■ **Assignment**: Read the lines below. Copy out any that hold the string "SOCI".

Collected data
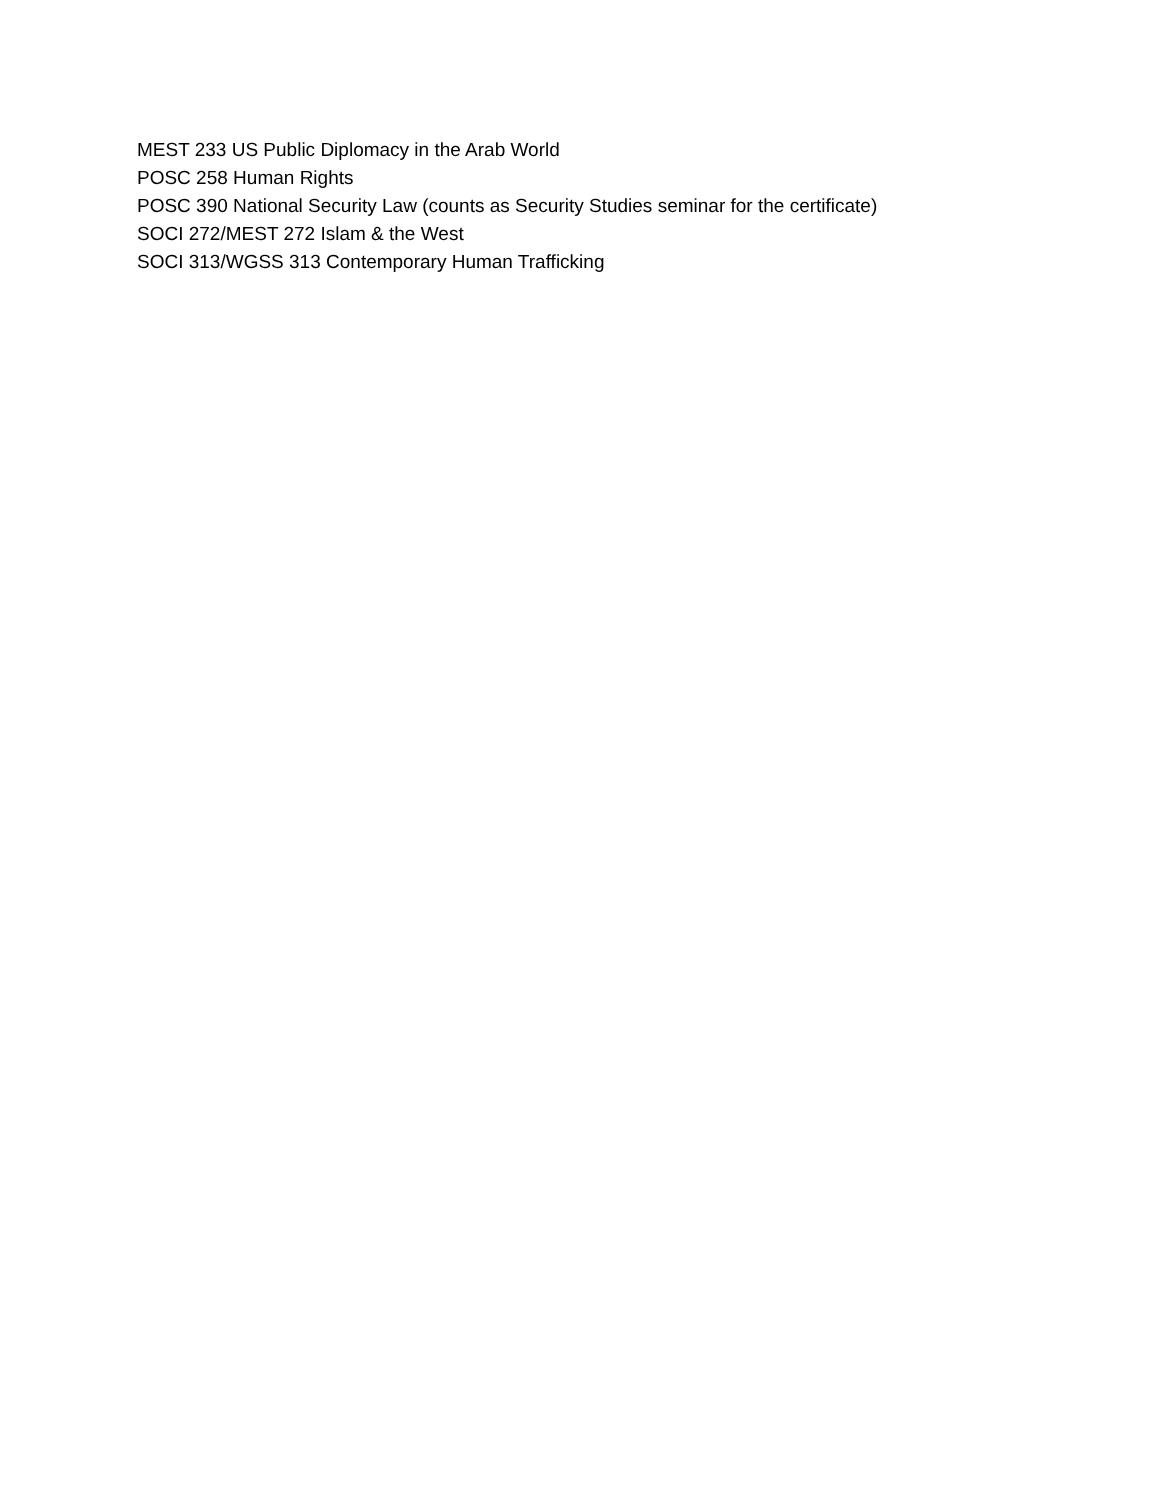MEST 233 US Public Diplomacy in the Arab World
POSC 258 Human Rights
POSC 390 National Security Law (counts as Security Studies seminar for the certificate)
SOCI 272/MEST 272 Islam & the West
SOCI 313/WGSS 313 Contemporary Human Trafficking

■ **Response below**:
SOCI 272/MEST 272 Islam & the West
SOCI 313/WGSS 313 Contemporary Human Trafficking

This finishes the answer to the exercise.